Singing a Different Tune (Up) (Tune Ups)
Posted in Windshield Wipers on August 09, 2020
Engines required a lot more maintenance in earlier times. You'd have to have your spark plugs, wires, rotors, caps, distributor points, fuel and air filters changed periodically. There were mechanical adjustments of a vehicle's timing, dwell, spark gap and idle mixture, too. Unless you like to tinker with old cars, a lot of those terms won't mean much to you.
That service was called a "tune up" back then, and you can see why. But now, computers have reduced the number of maintenance items, and a tune up is a whole lot different than it used to be. In fact, in some vehicle service facilities, that term is also a thing of the past.

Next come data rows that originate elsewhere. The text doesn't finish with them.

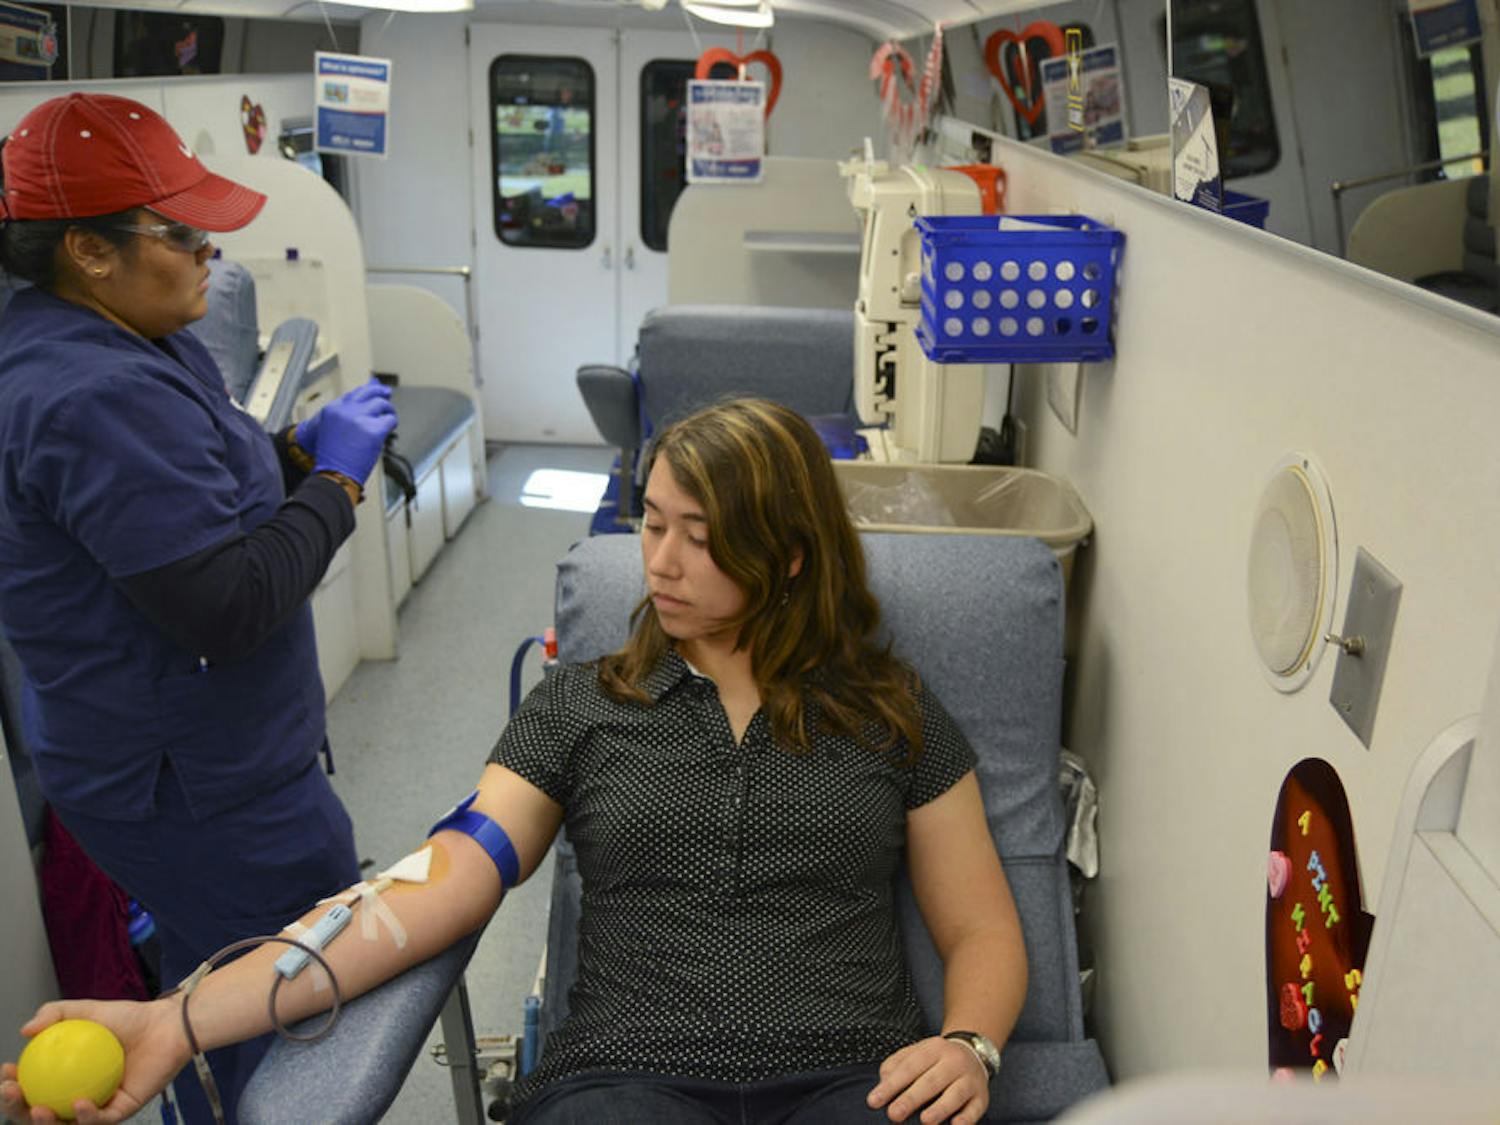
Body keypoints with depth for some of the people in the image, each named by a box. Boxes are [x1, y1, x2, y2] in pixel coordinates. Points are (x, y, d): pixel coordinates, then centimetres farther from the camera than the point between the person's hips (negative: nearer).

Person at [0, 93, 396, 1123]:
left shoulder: (113, 344, 6)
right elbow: (233, 604, -29)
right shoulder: (96, 398, -28)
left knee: (216, 989, 27)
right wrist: (338, 479, -17)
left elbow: (183, 496, 18)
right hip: (198, 786, -11)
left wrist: (303, 449, 1)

A tune up of today would more accurately be called simply periodic maintenance. Now, most vehicles still have spark plugs and wires, fuel filters, air filters and PCV valves, and they should be inspected tested and/or replaced at regular intervals. Your vehicle's manufacturer has made recommendations on how often that should be. But it depends on your driving habits. Do you regularly tow a trailer? Do you drive on dusty roads often? Are you driving mostly stop and go in the city? Depending on your answers, to those maintenance intervals might have to be more frequent.
Your service advisor will likely remind you about those "must check" items such as spark plugs and wires, air filter and oxygen sensor. And now that the old-fashioned tune ups don't require you to take your vehicle in for maintenance as often, you can get the same benefit from scheduled oil changes or tire rotations. When your vehicle is in for those, a technician can keep an eye on your other systems (fuel, emissions, ignition) to make sure they are operating correctly.
One thing to remember. When you take your vehicle in for regular service or a specific issue, don't ever hesitate to ask you service advisor to explain what's being done and why. Hey, "In Sync" may have been a boy band of an earlier era, but it's always good for you and your service advisor to be "in sync" when it comes to what maintenance is good for your vehicle.